| Task objective |
Scan the records for the word "активный". Copy each line that includes it.

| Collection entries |
────

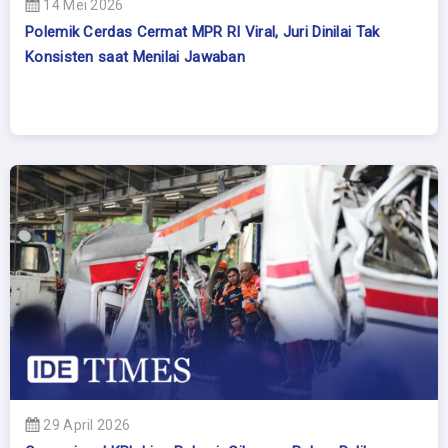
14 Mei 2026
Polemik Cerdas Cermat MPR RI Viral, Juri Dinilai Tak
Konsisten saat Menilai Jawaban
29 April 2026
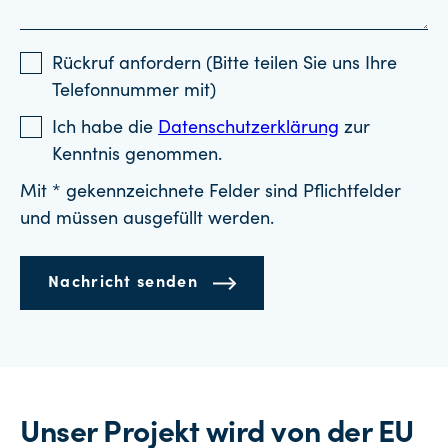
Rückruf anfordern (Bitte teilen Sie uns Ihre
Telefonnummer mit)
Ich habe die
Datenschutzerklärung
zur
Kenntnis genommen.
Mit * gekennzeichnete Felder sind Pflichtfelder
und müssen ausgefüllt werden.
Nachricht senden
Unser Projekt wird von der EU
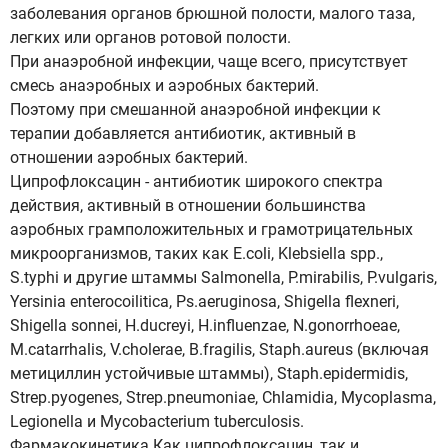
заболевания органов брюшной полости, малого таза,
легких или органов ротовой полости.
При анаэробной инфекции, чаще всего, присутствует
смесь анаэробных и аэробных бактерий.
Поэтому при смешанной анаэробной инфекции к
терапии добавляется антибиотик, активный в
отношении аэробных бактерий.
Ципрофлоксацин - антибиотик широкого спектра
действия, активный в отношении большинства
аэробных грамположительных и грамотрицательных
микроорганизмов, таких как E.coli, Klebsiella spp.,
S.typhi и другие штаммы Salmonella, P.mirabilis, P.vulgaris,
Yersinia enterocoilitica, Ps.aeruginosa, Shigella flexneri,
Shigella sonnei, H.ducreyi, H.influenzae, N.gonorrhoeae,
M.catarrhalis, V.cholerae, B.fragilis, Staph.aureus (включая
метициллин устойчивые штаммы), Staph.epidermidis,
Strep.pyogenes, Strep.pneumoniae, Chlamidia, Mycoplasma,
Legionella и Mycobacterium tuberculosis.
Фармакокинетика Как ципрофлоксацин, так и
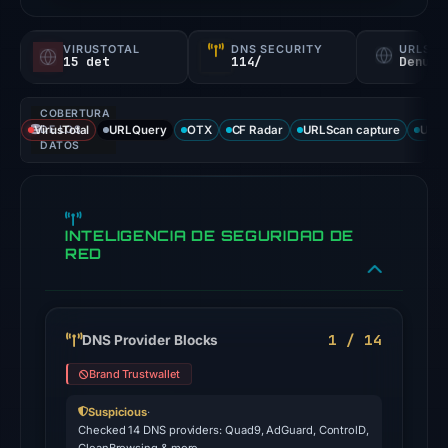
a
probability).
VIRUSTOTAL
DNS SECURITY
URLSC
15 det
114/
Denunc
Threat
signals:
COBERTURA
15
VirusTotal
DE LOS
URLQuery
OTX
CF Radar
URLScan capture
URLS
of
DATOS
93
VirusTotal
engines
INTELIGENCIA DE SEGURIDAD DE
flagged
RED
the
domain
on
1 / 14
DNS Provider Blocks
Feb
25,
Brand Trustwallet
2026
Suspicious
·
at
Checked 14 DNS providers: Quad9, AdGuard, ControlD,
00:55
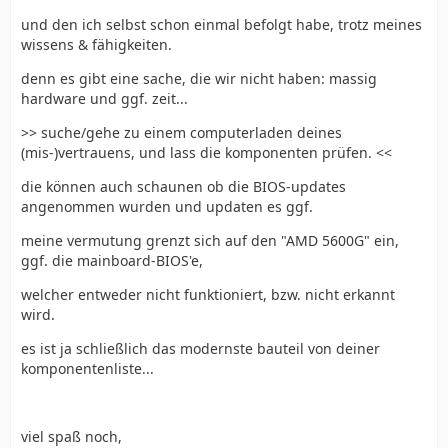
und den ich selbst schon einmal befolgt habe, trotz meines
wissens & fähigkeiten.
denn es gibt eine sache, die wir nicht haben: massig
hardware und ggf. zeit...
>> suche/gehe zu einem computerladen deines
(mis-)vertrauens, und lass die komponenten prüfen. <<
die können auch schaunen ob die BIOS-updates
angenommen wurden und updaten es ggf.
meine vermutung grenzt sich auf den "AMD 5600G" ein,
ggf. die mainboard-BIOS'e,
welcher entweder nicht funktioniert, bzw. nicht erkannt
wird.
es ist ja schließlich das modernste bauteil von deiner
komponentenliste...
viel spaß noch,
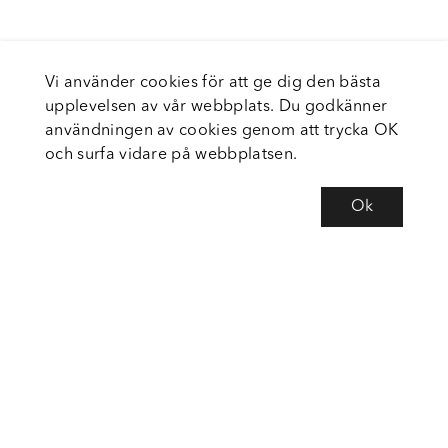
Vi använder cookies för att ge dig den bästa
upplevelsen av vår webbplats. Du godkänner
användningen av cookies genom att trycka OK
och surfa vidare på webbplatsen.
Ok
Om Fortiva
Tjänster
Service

────

| Result of the task |
терапии добавляется антибиотик, активный в
действия, активный в отношении большинства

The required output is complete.